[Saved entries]
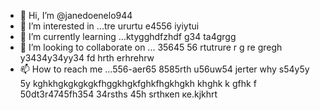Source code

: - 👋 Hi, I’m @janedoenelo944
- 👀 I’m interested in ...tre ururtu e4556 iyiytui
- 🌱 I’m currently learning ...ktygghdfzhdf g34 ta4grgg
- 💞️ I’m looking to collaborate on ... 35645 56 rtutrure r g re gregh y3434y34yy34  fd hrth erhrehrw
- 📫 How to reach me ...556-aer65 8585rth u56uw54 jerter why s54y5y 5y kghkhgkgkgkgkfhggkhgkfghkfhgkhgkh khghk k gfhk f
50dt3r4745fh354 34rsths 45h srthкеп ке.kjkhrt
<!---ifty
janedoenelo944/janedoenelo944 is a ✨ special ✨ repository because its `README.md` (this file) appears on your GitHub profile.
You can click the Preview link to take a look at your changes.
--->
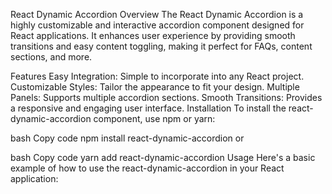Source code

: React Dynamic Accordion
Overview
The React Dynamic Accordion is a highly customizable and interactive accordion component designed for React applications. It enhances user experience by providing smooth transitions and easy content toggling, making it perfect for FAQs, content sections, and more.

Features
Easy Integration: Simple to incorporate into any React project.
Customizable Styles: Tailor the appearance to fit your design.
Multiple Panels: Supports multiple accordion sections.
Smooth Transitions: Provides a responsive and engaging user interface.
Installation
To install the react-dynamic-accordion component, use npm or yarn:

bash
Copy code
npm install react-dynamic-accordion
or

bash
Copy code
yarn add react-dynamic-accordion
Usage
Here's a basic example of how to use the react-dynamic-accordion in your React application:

» Task to carry out
Whenever a line holds a picture, print that line without the picture. All other data must be output exactly.

» Answer space
Source code

: - 👋 Hi, I’m @janedoenelo944
- 👀 I’m interested in ...tre ururtu e4556 iyiytui
- 🌱 I’m currently learning ...ktygghdfzhdf g34 ta4grgg
- 💞️ I’m looking to collaborate on ... 35645 56 rtutrure r g re gregh y3434y34yy34  fd hrth erhrehrw
- 📫 How to reach me ...556-aer65 8585rth u56uw54 jerter why s54y5y 5y kghkhgkgkgkgkfhggkhgkfghkfhgkhgkh khghk k gfhk f
50dt3r4745fh354 34rsths 45h srthкеп ке.kjkhrt
<!---ifty
janedoenelo944/janedoenelo944 is a ✨ special ✨ repository because its `README.md` (this file) appears on your GitHub profile.
You can click the Preview link to take a look at your changes.
--->
Source code

: React Dynamic Accordion
Overview
The React Dynamic Accordion is a highly customizable and interactive accordion component designed for React applications. It enhances user experience by providing smooth transitions and easy content toggling, making it perfect for FAQs, content sections, and more.

Features
Easy Integration: Simple to incorporate into any React project.
Customizable Styles: Tailor the appearance to fit your design.
Multiple Panels: Supports multiple accordion sections.
Smooth Transitions: Provides a responsive and engaging user interface.
Installation
To install the react-dynamic-accordion component, use npm or yarn:

bash
Copy code
npm install react-dynamic-accordion
or

bash
Copy code
yarn add react-dynamic-accordion
Usage
Here's a basic example of how to use the react-dynamic-accordion in your React application:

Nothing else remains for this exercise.